In Kürze will NRW sein Wiederbewaldungskonzept vorlegen. Es liegt uns zum Teil im Entwurf schon vor. Demnach setzt das Umweltministerium einen Schwerpunkt auf Biodiversität, also auf möglichst großem biologische Vielfalt. Ziel ist „die Schaffung klimastabiler Wälder zum Erhalt der vielfältigen Waldfunktionen“. Das Umweltministerium bevorzugt eine Kombination aus Naturverjüngung und Pflanzung. In diesem Zusammenhang dürfte die Birke ein Comeback feiern: Sie galt lange als Waldunkraut, könnte jedoch in Zukunft als Vorwald anderen Baumarten beim Wachsen helfen. Fest steht: Für Monokulturen ist die Zeit abgelaufen. Mischbeständen aus heimischen Baumarten gehört die Zukunft, zum Beispiel Traubeneiche, Spitzahorn, Vogelkirsche und Esskastanie. Für die Wiederaufforstung kalkulieren die Experten Kosten in Höhe von mehr als 5000 Euro pro Hektar.

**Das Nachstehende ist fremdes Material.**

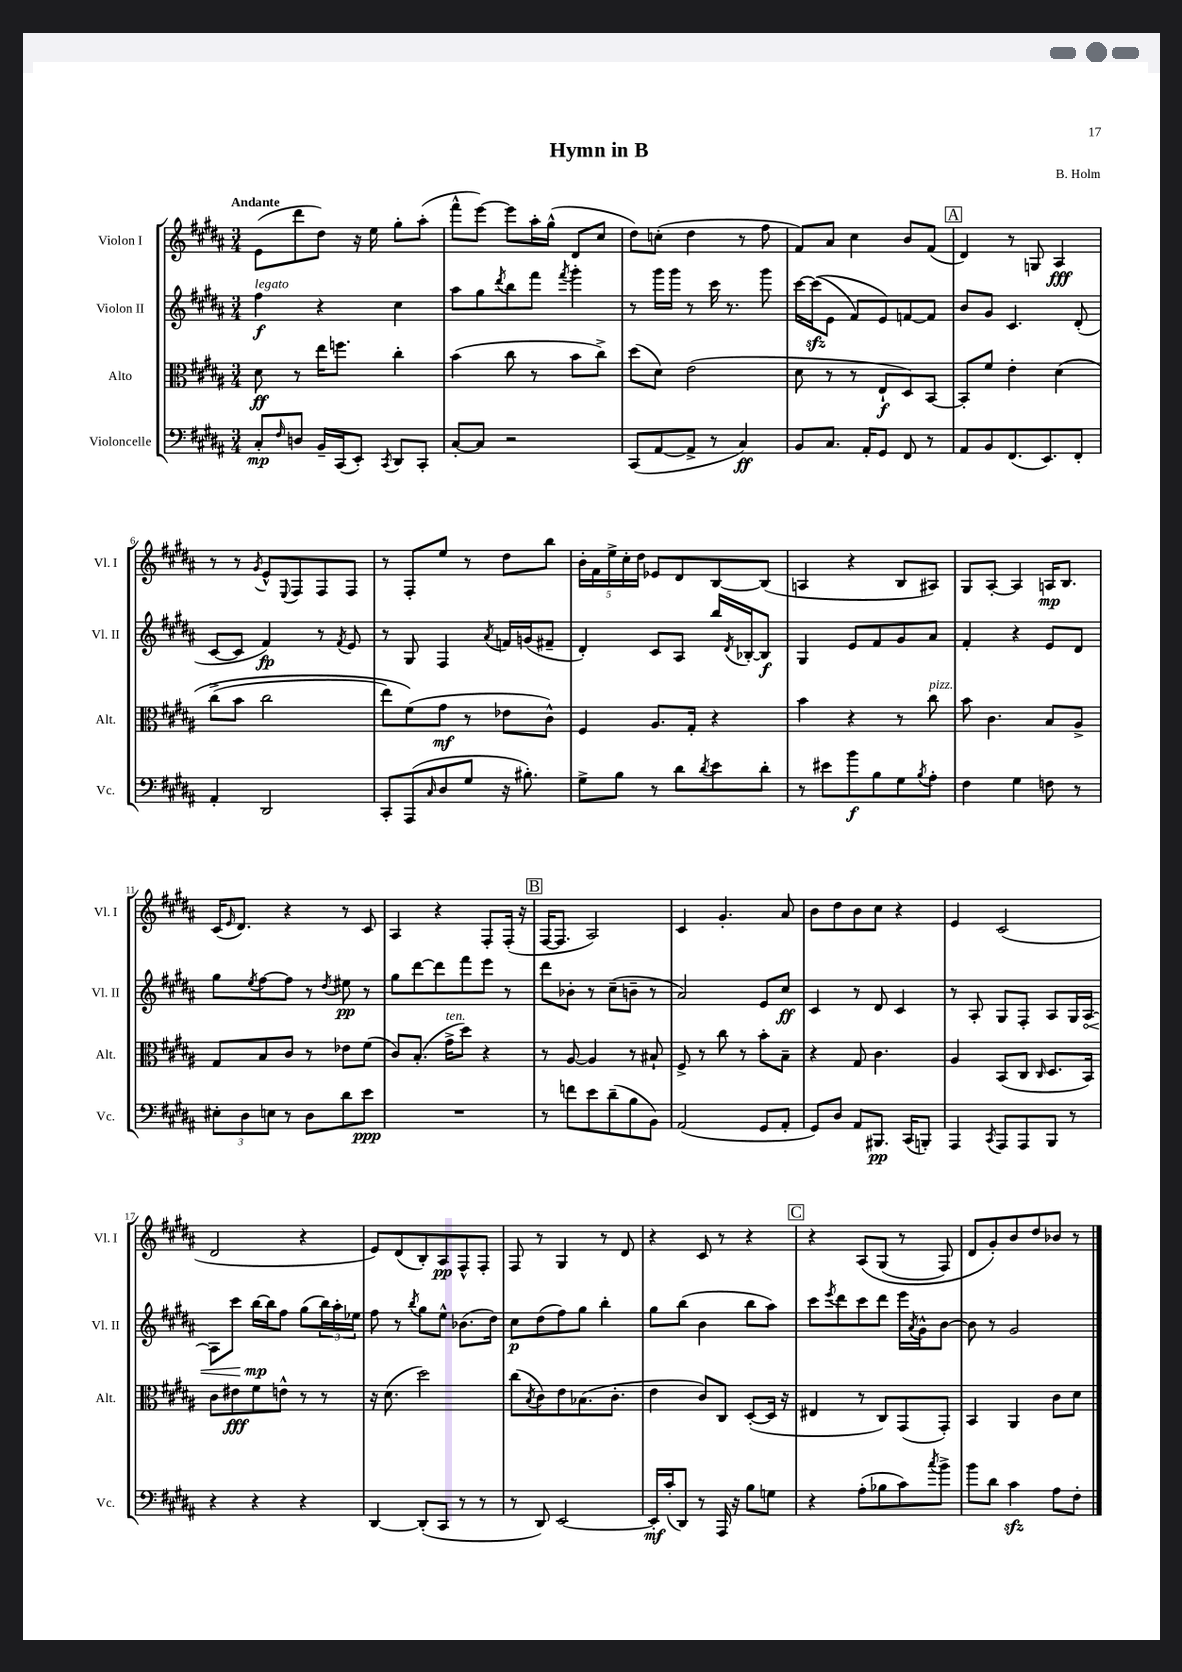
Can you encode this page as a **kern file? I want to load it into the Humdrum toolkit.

**kern	**kern	**kern	**kern
*staff4	*staff3	*staff2	*staff1
*clefF4	*clefC3	*clefG2	*clefG2
*k[f#c#g#d#a#]	*k[f#c#g#d#a#]	*k[f#c#g#d#a#]	*k[f#c#g#d#a#]
*M3/4	*M3/4	*M3/4	*M3/4
8C#'/L	8d#\	4ff#\	(8e\L
16qqF#/	.	.	.
8D/J	8r	.	8ddd#\
16BB~/LL	16ee\LK	4r	8dd#\J)
(16CC#/J	8.ff\J	.	.
8EE'/J)	.	.	16r
.	.	.	16ee\
8qCC#/	.	.	.
8DD#/L	4cc#'\	4cc#\	8gg#'\L
8CC#'/J	.	.	(8aa#'\J
=	=	=	=
[8C#'/L	(4b\	8aa#\L	8fff#^^\L
8C#/]J	.	8gg#\	[8eee\J)
.	.	8qddd#/	.
2r	8cc#\	8bb\	8eee\]L
.	8r	8fff#\J	16aa#'\L
.	.	.	(16gg#^^\JJ
.	.	8qfff#/	.
.	8b\L	4ggg#'\	8d#/L
.	8cc#^\J)	.	8cc#/J
=	=	=	=
(8CC#/L	(8dd#\L	8r	8dd#\L)
[8AA#/	8d#\J)	16ggg#\LL	(8cc'\J
.	.	16ggg#\JJ	.
8AA#^/]J	(2e\	8r	4dd#\
8r	.	16ccc#\	.
.	.	8.r	.
4C#/)	.	.	8r
.	.	8ggg#\	8ff#\
=	=	=	=
8BB/L	8d#\	[16ccc#\LL	8f#/L)
.	.	&((16ccc#\]J	.
8.C#/J	8r	8e\J	8a#/J
.	8r	8f#/L)	4cc#\
16AA#'/LK	.	.	.
8GG#/J	8E`/L	8e/&)	.
8FF#/	8D#/)	[8f/	8b/L
8r	[8BB/J	8f/]J	(8f#/J
=	=	=	=
8AA#/L	8BB'/]L	8b/L	4d#/)
8BB/	8f#/J	8g#/J	.
(8.FF#/	4e'\	4.c#/	8r
.	.	.	8G/
8.EE/)	.	.	.
.	&(4d#\	.	4A#/
8FF#'/J	.	(8d#'/	.
=	=	=	=
4AA#'/	(8cc#^\L	[8c#/L	8r
.	8b\J	8c#/]J	8r
.	.	.	8qg#/
2DD#/	2cc#\	4f#/)	8e^^/L
.	.	.	8qqE/
.	.	.	8F#/
.	.	8r	8F#/
.	.	8qf#/	.
.	.	8e/	8F#/J
=	=	=	=
8CC#'/L	8ee\L)	8r	8r
(8AAA#/	(8f#\&)	8G#/	8F#'/L
16qqC#/	.	.	.
8D#/	8g#\J	4F#/	8ee/J
8G#/J	8r	.	8r
.	.	8qa#/	.
16r	8e-\L	16f/LL	8dd#\L
8.B#'\)	.	(16g/J	.
.	8c#^^\J)	8f#~/J	8bb\J
=	=	=	=
8G#^\L	4F#/	4d#'/)	20b'\LL
.	.	.	20f#\
.	.	.	20ee^\
8B\J	.	.	.
.	.	.	20cc#'\
.	.	.	20dd#\JJ
8r	8.A#/L	8c#/L	8e-/L
8d#\L	.	8A#/J	8d#/
.	16G#'/Jk	.	.
8qd#/	.	.	.
8e\	4r	16bb/LL	[8B/
.	.	8qd#/	.
.	.	[16B-'/J	.
8d#'\J	.	8B-/]J	(8B/]J
=	=	=	=
8r	4b\	4G#/	4A/
8e#\L	.	.	.
8b\	4r	8e/L	4r
8B\	.	8f#/	.
8G#\	8r	8g#/	8B/L
8qB/	.	.	.
8A#'\J	8cc#\	8a#/J	8A#/J)
=	=	=	=
4F#\	8b\	4f#'/	8G#/L
.	4.c#\	.	[8A#'/J
4G#\	.	4r	4A#/]
8F\	8B/L	8e/L	16A/LK
.	.	.	8.B/J
8r	8A#^/J	8d#/J	.
=	=	=	=
12E#'\L	8G#/L	8gg#\L	(16c#/LK
.	.	.	16qqe/
.	.	.	8.d#/J)
12D#\	.	.	.
.	.	8qee/	.
.	8B/	[8ff#\	.
12E\J	.	.	.
8r	8c#/J	8ff#\]J	4r
8D#\L	8r	8r	.
.	.	8qdd#/	.
8d#\	8e-\L	8ee#\	8r
8e\J	(8f#\J	8r	8c#/
=	=	=	=
2.r	8c#/L)	8gg#\L	4A#/
.	(8.B'/J	[8ddd#\	.
.	.	8ddd#\]	4r
.	16g#^\LK	.	.
.	8dd#\J)	8fff#\	.
.	4r	8eee\J	8F#'/L
.	.	8r	(16F#'/Jk
.	.	.	16r
=	=	=	=
8r	8r	8ddd#\L	[16F#/LK
.	.	.	8.F#/]J
8f\L	[8A#/	8b-'\J	.
8e\	4A#/]	8r	2A#/)
(8d#~\	.	(8cc#~\L	.
8B\	8r	8b~\J	.
8BB\J)	8B#`/	8r	.
=	=	=	=
(2AA#/	8F#^/	2a#/)	4c#/
.	8r	.	.
.	8cc#\	.	4.g#'/
.	8r	.	.
8GG#/L	8b'\L	8e/L	.
8AA#'/J	8B~\J	8cc#/J	8a#/
=	=	=	=
8GG#/L)	4r	4c#/	8b\L
8D#/J	.	.	8dd#\
8AA#/L	8G#/	8r	8b\
8.BBB#/J	4.c#\	8d#/	8cc#\J
.	.	4c#/	4r
(16CC#/LK	.	.	.
8BBB'/J)	.	.	.
=	=	=	=
4AAA#/	4A#/	8r	4e/
.	.	8A#'/	.
8qCC#/	.	.	.
8AAA#/L	(8BB/L	8G#/L	(2c#/
8AAA#/	8C#/J	8F#'/J	.
.	16qqC#/	.	.
8BBB/J	8.D#/L	8A#/L	.
8r	.	16G#/L	.
.	16BB/Jk)	[16A#/JJ	.
=	=	=	=
4r	8c#\L	8A#\]L	2d#/
.	8e#\	8ccc#\J	.
4r	8f#\	[16bb\LL	.
.	.	16bb\]J	.
.	8e^^\J	8ff#\J	.
4r	8r	(8gg#\L	4r
.	8r	24bb\L)	.
.	.	24aa#'\	.
.	.	24ee-\JJ	.
=	=	=	=
[4DD#/	16r	8ff#\	8e/L)
.	(8.d#\	.	.
.	.	8r	(8d#/
.	.	8qbb/	.
(8DD#'/]L	2dd#\)	8gg#\L	8B'/)
8CC#/J	.	8ee^^\J	8A#/
8r	.	(8.b-\L	8F#^^/
8r	.	.	8F#'/J
.	.	16dd#\Jk)	.
=	=	=	=
8r	(8cc#\L	8cc#\L	8F#/
.	8qB/	.	.
8DD#/)	8c#\)	(8dd#\	8r
[2EE/	8e\	8ff#\)	4G#/
.	(8.B-\	8gg#\J	.
.	.	4bb'\	8r
.	8.c#'\J	.	.
.	.	.	8d#/
=	=	=	=
16EE'/]LL	4e\	8gg#\L	4r
(16c#'/J	.	.	.
8DD#/J)	.	(8bb\J	.
8r	8c#/L)	4b\	8c#/
16AAA#/	8C#/J	.	8r
16r	.	.	.
8B\L	([8D#'/L	8bb\L	4r
8G\J	16D#/]Jk	8aa#\J)	.
.	16r	.	.
=	=	=	=
4r	4E#/	8ccc#\L	4r
.	.	8qeee/	.
.	.	8ddd#\	.
(8A#'\L	8r	8ccc#\	&(8A#/L
8B-\	8C#/L)	8ddd#\J	(8G#/J
8c#\)	(8GG#/	16eee\LL	8r
.	.	8qa#/	.
.	.	16g#^^\J	.
8qcc#/	.	.	.
8b^\J	8GG#'/J)	[8b\J	8F#/)
=	=	=	=
8b\L	4BB/	8b\]	8d#/L
8d#\J	.	8r	8g#'/&)
4c#\	4AA#/	2g#/	8b/
.	.	.	8dd#/
8A#\L	8c#\L	.	8b-/J
8F#'\J	8d#\J	.	8r
==	==	==	==
*-	*-	*-	*-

Ob den Waldbauern, die mit dem Holz ihren Lebensunterhalt verdienen, das Konzept gefällt, ist noch nicht ausgemacht. Angesichts knapper Kassen sind sie auf möglichst schnell wachsendes, vermarktbares Holz angewiesen.

Schweinepest droht auch noch

Am Horizont ist bereits die nächste dunkle Wolke in Sicht: Sollte sich die Afrikanische Schweinepest (ASP) auch in Nordrhein-Westfalen ausbreiten – bisher nähert sich die Tierseuche aus Ostdeutschland und aus den Beneluxländern --, dürfte das auch Auswirkungen auf die Wiederaufforstung haben. Wird doch in ASP-Gebieten üblicherweise ein Waldbetretungsverbot erlassen.

Es gibt übrigens auch Profiteure der Krise: die Sägewerke. Sie kaufen das Holz derzeit deutlich günstiger ein, verkaufen es aber teurer als vor der Krise. Das hängt auch damit zusammen, dass die Corona-Krise weltweit einen Bau- und Handwerker-Boom ausgelöst hat. „Die großen Säger machen sich gerade die Taschen voll“, sagt ein Waldbauer aus dem Sauerland. Pikant: Die Sägeindustrie verklagt derzeit das Land NRW auf mehr als 180 Millionen Euro Schadensersatz. Ihr Vorwurf: Die Säger hätten das Holz wegen eines Kartells jahrelang zu teuer einkaufen müssen.